What the exercise asks –
Write out the material again, starting at the line that contains "Is this an area" and ending at the line that contains "Which series has", swapping "largest" for "biggest" and leaving everything else as it is.

Entries supplied –

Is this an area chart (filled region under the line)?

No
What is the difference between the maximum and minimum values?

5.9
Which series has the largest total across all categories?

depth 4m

* * *

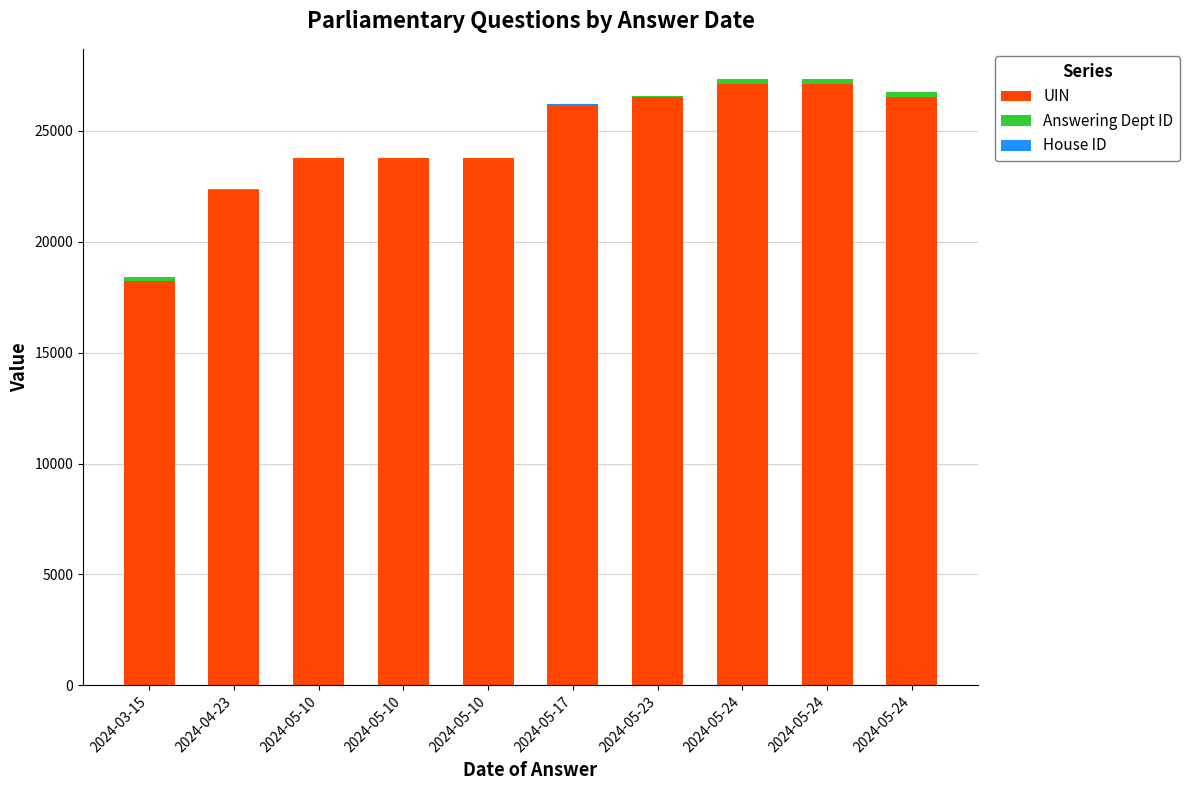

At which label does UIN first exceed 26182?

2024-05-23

Solution below –
Is this an area chart (filled region under the line)?

No
What is the difference between the maximum and minimum values?

5.9
Which series has the biggest total across all categories?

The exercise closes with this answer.